■ **EXERCISE MATERIALS**
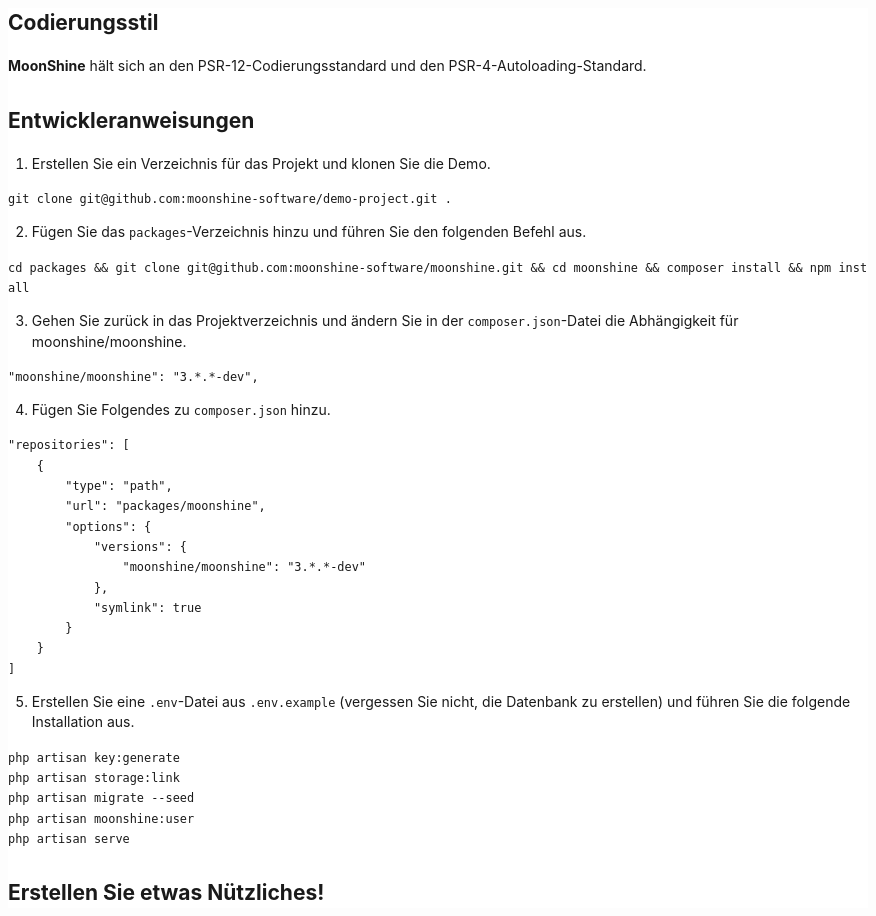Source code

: <a name="codierungsstil"></a>
## Codierungsstil

**MoonShine** hält sich an den PSR-12-Codierungsstandard und den PSR-4-Autoloading-Standard.

<a name="entwickleranweisungen"></a>
## Entwickleranweisungen

1. Erstellen Sie ein Verzeichnis für das Projekt und klonen Sie die Demo.

```
git clone git@github.com:moonshine-software/demo-project.git .
```

2. Fügen Sie das `packages`-Verzeichnis hinzu und führen Sie den folgenden Befehl aus.

```
cd packages && git clone git@github.com:moonshine-software/moonshine.git && cd moonshine && composer install && npm install
```

3. Gehen Sie zurück in das Projektverzeichnis und ändern Sie in der `composer.json`-Datei die Abhängigkeit für moonshine/moonshine.

```
"moonshine/moonshine": "3.*.*-dev",
```

4. Fügen Sie Folgendes zu `composer.json` hinzu.

```
"repositories": [
    {
        "type": "path",
        "url": "packages/moonshine",
        "options": {
            "versions": {
                "moonshine/moonshine": "3.*.*-dev"
            },
            "symlink": true
        }
    }
]
```

5. Erstellen Sie eine `.env`-Datei aus `.env.example` (vergessen Sie nicht, die Datenbank zu erstellen) und führen Sie die folgende Installation aus.

```
php artisan key:generate
php artisan storage:link
php artisan migrate --seed
php artisan moonshine:user
php artisan serve
```

## Erstellen Sie etwas Nützliches!
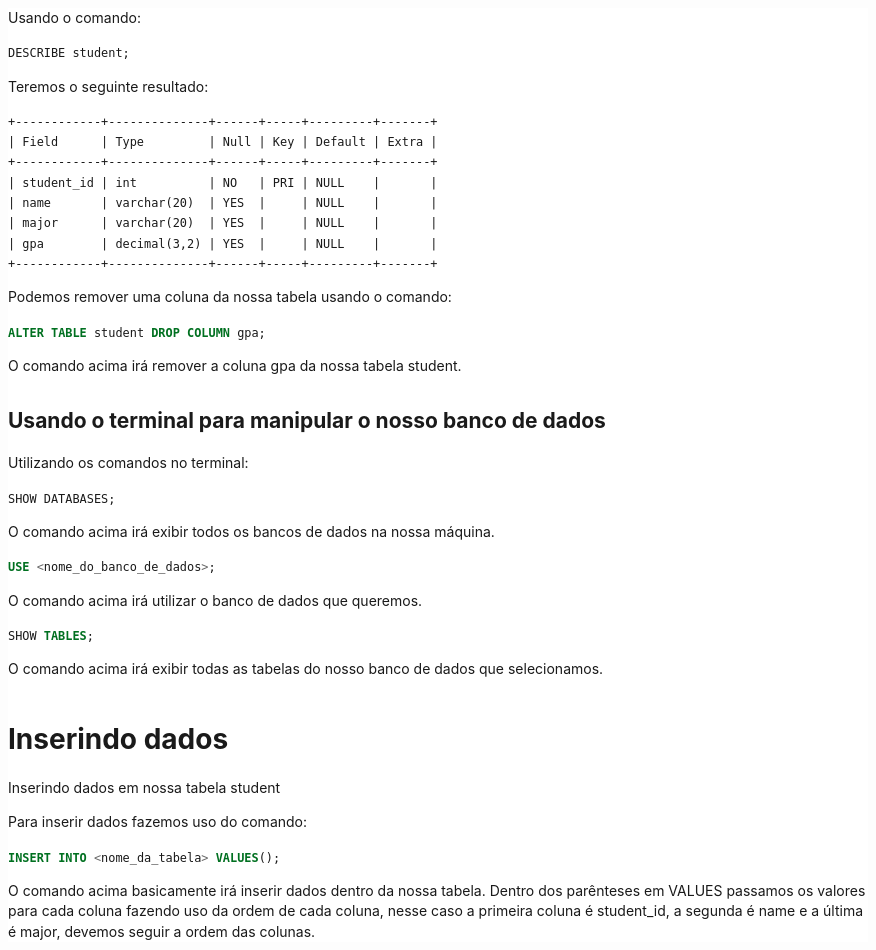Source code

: Usando o comando:
```sql
DESCRIBE student;
```

Teremos o seguinte resultado:

```
+------------+--------------+------+-----+---------+-------+
| Field      | Type         | Null | Key | Default | Extra |
+------------+--------------+------+-----+---------+-------+
| student_id | int          | NO   | PRI | NULL    |       |
| name       | varchar(20)  | YES  |     | NULL    |       |
| major      | varchar(20)  | YES  |     | NULL    |       |
| gpa        | decimal(3,2) | YES  |     | NULL    |       |
+------------+--------------+------+-----+---------+-------+
```

Podemos remover uma coluna da nossa tabela usando o comando:
```sql
ALTER TABLE student DROP COLUMN gpa;
```

O comando acima irá remover a coluna gpa da nossa tabela student.


## Usando o terminal para manipular o nosso banco de dados

Utilizando os comandos no terminal:

```sql
SHOW DATABASES;
```

O comando acima irá exibir todos os bancos de dados na nossa máquina.

```sql
USE <nome_do_banco_de_dados>;
```

O comando acima irá utilizar o banco de dados que queremos.

```sql
SHOW TABLES;
```

O comando acima irá exibir todas as tabelas do nosso banco de dados que selecionamos.

# Inserindo dados

Inserindo dados em nossa tabela student

Para inserir dados fazemos uso do comando:
```sql
INSERT INTO <nome_da_tabela> VALUES();
```

O comando acima basicamente irá inserir dados dentro da nossa tabela. Dentro dos parênteses em VALUES passamos os valores para cada coluna fazendo uso da ordem de cada coluna, nesse caso a primeira coluna é student_id, a segunda é name e a última é major, devemos seguir a ordem das colunas.
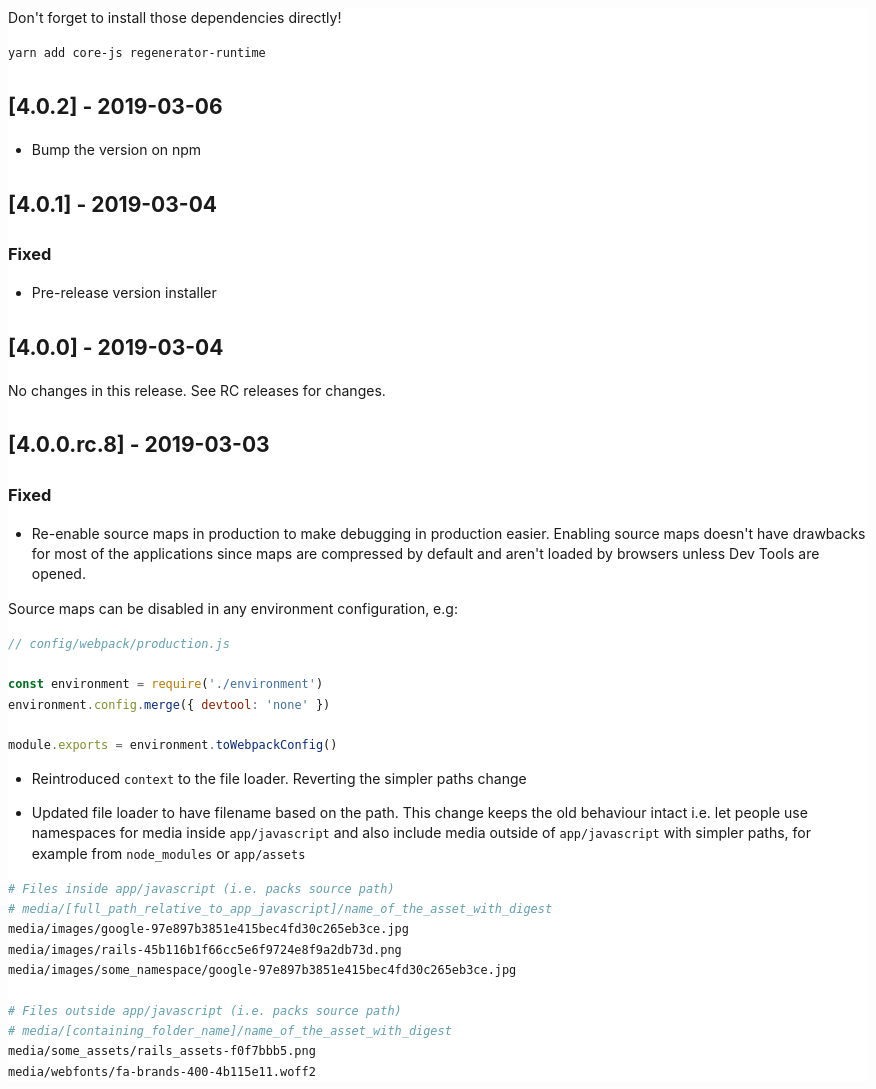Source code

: Don't forget to install those dependencies directly!

```sh
yarn add core-js regenerator-runtime
```

## [4.0.2] - 2019-03-06

- Bump the version on npm

## [4.0.1] - 2019-03-04

### Fixed

- Pre-release version installer

## [4.0.0] - 2019-03-04

No changes in this release. See RC releases for changes.

## [4.0.0.rc.8] - 2019-03-03

### Fixed

- Re-enable source maps in production to make debugging in production
  easier. Enabling source maps doesn't have drawbacks for most of the
  applications since maps are compressed by default and aren't loaded
  by browsers unless Dev Tools are opened.

Source maps can be disabled in any environment configuration, e.g:

```js
// config/webpack/production.js

const environment = require('./environment')
environment.config.merge({ devtool: 'none' })

module.exports = environment.toWebpackConfig()
```

- Reintroduced `context` to the file loader. Reverting the simpler paths change

- Updated file loader to have filename based on the path. This change
  keeps the old behaviour intact i.e. let people use namespaces for media
  inside `app/javascript` and also include media outside of `app/javascript`
  with simpler paths, for example from `node_modules` or `app/assets`

```bash
# Files inside app/javascript (i.e. packs source path)
# media/[full_path_relative_to_app_javascript]/name_of_the_asset_with_digest
media/images/google-97e897b3851e415bec4fd30c265eb3ce.jpg
media/images/rails-45b116b1f66cc5e6f9724e8f9a2db73d.png
media/images/some_namespace/google-97e897b3851e415bec4fd30c265eb3ce.jpg

# Files outside app/javascript (i.e. packs source path)
# media/[containing_folder_name]/name_of_the_asset_with_digest
media/some_assets/rails_assets-f0f7bbb5.png
media/webfonts/fa-brands-400-4b115e11.woff2
```
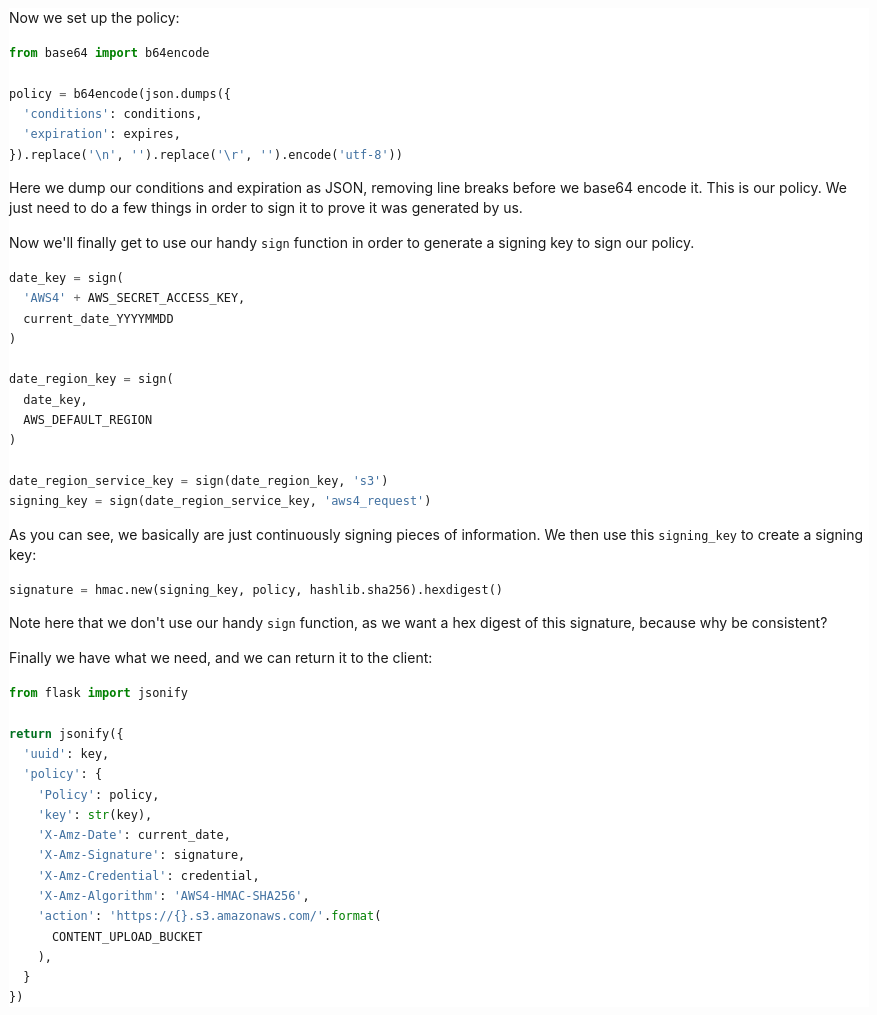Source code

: Now we set up the policy:

```python
from base64 import b64encode

policy = b64encode(json.dumps({
  'conditions': conditions,
  'expiration': expires,
}).replace('\n', '').replace('\r', '').encode('utf-8'))
```

Here we dump our conditions and expiration as JSON, removing
line breaks before we base64 encode it. This is our policy.
We just need to do a few things in order to sign it to
prove it was generated by us.

Now we'll finally get to use our handy `sign` function in
order to generate a signing key to sign our policy.

```python
date_key = sign(
  'AWS4' + AWS_SECRET_ACCESS_KEY,
  current_date_YYYYMMDD
)

date_region_key = sign(
  date_key,
  AWS_DEFAULT_REGION
)

date_region_service_key = sign(date_region_key, 's3')
signing_key = sign(date_region_service_key, 'aws4_request')
```

As you can see, we basically are just continuously signing
pieces of information. We then use this `signing_key` to
create a signing key:

```python
signature = hmac.new(signing_key, policy, hashlib.sha256).hexdigest()
```

Note here that we don't use our handy `sign` function, as
we want a hex digest of this signature, because why be
consistent?

Finally we have what we need, and we can return it to the
client:

```python
from flask import jsonify

return jsonify({
  'uuid': key,
  'policy': {
    'Policy': policy,
    'key': str(key),
    'X-Amz-Date': current_date,
    'X-Amz-Signature': signature,
    'X-Amz-Credential': credential,
    'X-Amz-Algorithm': 'AWS4-HMAC-SHA256',
    'action': 'https://{}.s3.amazonaws.com/'.format(
      CONTENT_UPLOAD_BUCKET
    ),
  }
})
```
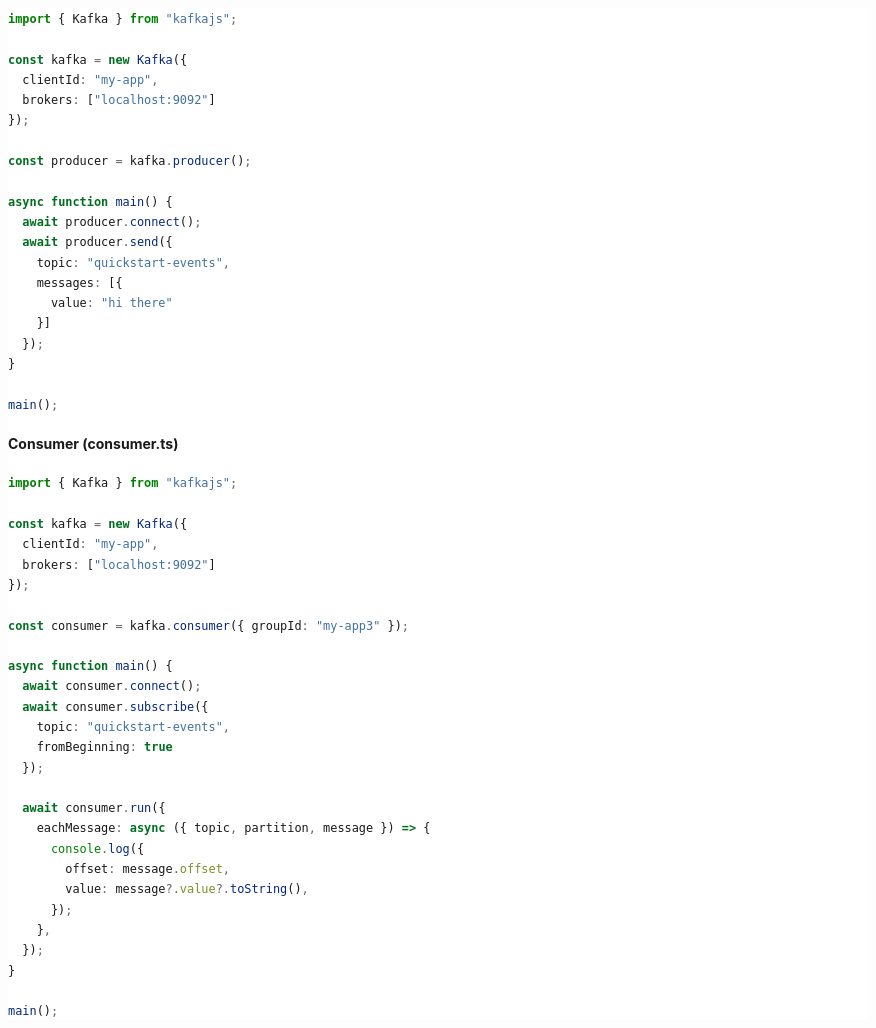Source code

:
 ```typescript
import { Kafka } from "kafkajs";

const kafka = new Kafka({
  clientId: "my-app",
  brokers: ["localhost:9092"]
});

const producer = kafka.producer();

async function main() {
  await producer.connect();
  await producer.send({
    topic: "quickstart-events",
    messages: [{
      value: "hi there"
    }]
  });
}

main();
```

#### Consumer (consumer.ts)

```typescript
import { Kafka } from "kafkajs";

const kafka = new Kafka({
  clientId: "my-app",
  brokers: ["localhost:9092"]
});

const consumer = kafka.consumer({ groupId: "my-app3" });

async function main() {
  await consumer.connect();
  await consumer.subscribe({
    topic: "quickstart-events", 
    fromBeginning: true
  });

  await consumer.run({
    eachMessage: async ({ topic, partition, message }) => {
      console.log({
        offset: message.offset,
        value: message?.value?.toString(),
      });
    },
  });
}

main();
```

■ **ASSIGNED TASK**
In the entries above, identify each line that includes the string "images", then copy it.

■ **RESULT FOR THIS TASK**
media/images/google-97e897b3851e415bec4fd30c265eb3ce.jpg
media/images/rails-45b116b1f66cc5e6f9724e8f9a2db73d.png
media/images/some_namespace/google-97e897b3851e415bec4fd30c265eb3ce.jpg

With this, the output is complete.